Scored throught NWTF that bird would score 76.5

That's 6th place in Michigan. That's with a Shotgun? Right

Nice.


----------



## DEDGOOSE (Jan 19, 2007)

bigrackmack said:


> Just got back from the Taxidermy shop.....On a official scale (not a fish scale,like I usally weigh them:lol
> 27#'s
> 11" beard
> 1 3/8" spurs
> Taxidermist said that was the biggest bird he had in awhile.....Glad I made the decision to get it mounted.....really don't have the funds....but they are working with me on that part.....Thanks for the compliments guys......Mack


 Congrats man that is awesome a stud for sure at 27lbs.LIke I said most birds I have killed or called to the gun with them type of spurs are small body wise, but one weighed 26 and change on a certified scale. 

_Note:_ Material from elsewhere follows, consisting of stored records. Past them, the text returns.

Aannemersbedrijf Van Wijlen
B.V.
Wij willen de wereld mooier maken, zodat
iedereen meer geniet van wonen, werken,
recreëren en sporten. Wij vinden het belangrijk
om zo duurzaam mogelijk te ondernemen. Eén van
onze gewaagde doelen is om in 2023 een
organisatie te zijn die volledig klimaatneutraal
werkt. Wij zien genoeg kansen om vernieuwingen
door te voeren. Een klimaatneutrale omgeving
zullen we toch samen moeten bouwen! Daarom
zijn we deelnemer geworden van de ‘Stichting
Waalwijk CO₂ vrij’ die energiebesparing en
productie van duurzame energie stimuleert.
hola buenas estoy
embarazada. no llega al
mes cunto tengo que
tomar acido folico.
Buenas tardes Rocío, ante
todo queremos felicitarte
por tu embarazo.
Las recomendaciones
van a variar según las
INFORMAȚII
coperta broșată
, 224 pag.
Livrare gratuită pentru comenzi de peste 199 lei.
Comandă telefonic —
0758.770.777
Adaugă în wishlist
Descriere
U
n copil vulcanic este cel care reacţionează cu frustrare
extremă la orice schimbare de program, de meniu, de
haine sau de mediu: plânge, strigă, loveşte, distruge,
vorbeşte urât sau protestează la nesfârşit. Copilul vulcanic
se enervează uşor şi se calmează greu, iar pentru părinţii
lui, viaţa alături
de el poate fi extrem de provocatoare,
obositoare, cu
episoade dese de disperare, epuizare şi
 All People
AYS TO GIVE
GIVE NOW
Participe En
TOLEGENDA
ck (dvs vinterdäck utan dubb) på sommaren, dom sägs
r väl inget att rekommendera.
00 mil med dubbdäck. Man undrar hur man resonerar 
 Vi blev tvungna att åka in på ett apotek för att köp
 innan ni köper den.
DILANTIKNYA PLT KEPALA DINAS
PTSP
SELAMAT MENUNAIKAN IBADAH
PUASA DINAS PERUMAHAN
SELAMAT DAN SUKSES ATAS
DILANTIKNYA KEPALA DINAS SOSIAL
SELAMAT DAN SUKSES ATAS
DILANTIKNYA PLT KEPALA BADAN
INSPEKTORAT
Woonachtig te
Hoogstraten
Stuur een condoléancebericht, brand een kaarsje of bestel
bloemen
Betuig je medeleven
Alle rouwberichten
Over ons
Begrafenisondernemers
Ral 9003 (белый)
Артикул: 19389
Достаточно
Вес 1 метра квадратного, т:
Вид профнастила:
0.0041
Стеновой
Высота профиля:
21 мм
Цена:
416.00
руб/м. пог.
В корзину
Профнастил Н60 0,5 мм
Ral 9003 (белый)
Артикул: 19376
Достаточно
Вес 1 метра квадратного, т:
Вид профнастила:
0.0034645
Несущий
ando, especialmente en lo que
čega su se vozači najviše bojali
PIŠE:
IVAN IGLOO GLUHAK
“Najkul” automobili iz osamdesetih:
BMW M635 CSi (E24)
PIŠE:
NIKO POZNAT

That is a big Michigan bird for sure bodywise, congrats to you.


----------



## unclecbass (Sep 29, 2005)

Nice hooks, best indicator of a mature bird and those look great. I personally like the beards more for mounting but I keep the longest hook of each tom I bag and add it to my huntin hat.


----------



## bigrackmack (Aug 10, 2004)

harrisonhunter said:


> Nice Bird..
> 
> Scored throught NWTF that bird would score 76.5
> 
> ...


Yep a shot gun......Bennelli SBE,Brimley Super Extra Full and #5 Winchester Supremes......a deadly combo as you can see:lol:.......Mack


----------



## EdB (Feb 28, 2002)

Nice hooks!


----------